Most of us start in metal clay by making a pair of dangling earrings with a texture sheet. Some people prefer post earrings, with a stone setting. It turns out that post earrings are quite easily made. The secret is to use titanium ear posts with silver or bronze clay.
Titanium ear posts are available from most suppliers of jewelry supplies. While stainless steel and sterling will often become brittle after a trip through the kiln, titanium is safe up to 1650 degrees F. That is why you need to restrict yourself to silver and bronze — copper fires at a higher temperature.
The ear posts, out of the package, are as seen below.
To convert them into earrings, one cuts thin disks of metal clay. I used 1 mm thick, but other thicknesses would work. I placed bezel cups inside the disks. Be sure to match metals on the cups and clay. A silver bezel cup will sinter with silver, and a bronze cup with bronze. Other than that, and undesirable chemical reactions are possible.

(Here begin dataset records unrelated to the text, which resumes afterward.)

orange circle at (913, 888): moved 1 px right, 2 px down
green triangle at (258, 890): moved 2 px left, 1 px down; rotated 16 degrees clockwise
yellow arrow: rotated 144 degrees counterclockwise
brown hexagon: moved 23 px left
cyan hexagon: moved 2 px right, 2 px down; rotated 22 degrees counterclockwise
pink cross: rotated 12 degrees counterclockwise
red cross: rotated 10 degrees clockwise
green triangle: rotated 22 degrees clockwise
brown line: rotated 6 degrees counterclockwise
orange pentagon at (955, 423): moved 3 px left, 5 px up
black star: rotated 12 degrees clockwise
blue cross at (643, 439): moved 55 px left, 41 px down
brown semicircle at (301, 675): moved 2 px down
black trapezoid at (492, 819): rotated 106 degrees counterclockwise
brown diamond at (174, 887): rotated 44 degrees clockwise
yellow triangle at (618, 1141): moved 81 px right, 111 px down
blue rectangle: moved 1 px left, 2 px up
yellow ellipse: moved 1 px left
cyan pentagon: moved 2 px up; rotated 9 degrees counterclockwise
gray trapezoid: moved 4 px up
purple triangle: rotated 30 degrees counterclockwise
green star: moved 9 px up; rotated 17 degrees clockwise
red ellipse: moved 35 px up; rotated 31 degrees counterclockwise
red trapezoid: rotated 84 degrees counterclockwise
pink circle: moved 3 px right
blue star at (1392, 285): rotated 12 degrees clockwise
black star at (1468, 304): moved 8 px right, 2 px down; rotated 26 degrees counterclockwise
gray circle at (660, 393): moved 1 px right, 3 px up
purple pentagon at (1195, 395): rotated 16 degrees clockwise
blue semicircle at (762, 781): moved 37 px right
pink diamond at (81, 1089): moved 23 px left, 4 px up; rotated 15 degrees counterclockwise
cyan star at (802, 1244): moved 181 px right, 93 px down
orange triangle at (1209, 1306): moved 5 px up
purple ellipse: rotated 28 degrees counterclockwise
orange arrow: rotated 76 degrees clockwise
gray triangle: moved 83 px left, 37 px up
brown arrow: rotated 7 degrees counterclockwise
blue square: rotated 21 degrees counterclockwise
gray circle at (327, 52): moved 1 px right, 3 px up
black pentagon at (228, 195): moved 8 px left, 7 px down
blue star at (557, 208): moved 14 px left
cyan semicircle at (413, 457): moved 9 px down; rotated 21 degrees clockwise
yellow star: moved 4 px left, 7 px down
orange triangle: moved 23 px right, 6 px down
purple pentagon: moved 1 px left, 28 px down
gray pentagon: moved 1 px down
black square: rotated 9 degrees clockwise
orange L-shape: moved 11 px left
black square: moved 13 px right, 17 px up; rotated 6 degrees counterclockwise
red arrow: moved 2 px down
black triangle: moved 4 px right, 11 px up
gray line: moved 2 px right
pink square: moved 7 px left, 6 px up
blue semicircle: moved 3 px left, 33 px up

When these are dry, turn them upside down. Place the ear post on the back of the disk, and use more clay to affix it in place. It is not crucial that the ear post be straight, although you should make it as straight as you can manage. Minor errors can be fixed with pliers after it is fired.
After the clay dried, I sanded it to make the backs as flat as possible. They don’t need to be perfect. They just need to be close enough to wear comfortably. After sanding, I fired, brushed, and tumbled, as usual. I set the bezel cups with chalcedony, a stone I really like but, for some reason, rarely use. Since the fine silver bezel cups are soft, it is not hard to bend the edges so they will hold the stones in place.
The finished product appears above.
If you, or your client, prefer post earrings, there is no reason not to use metal clay. Just be sure to use titanium ear posts!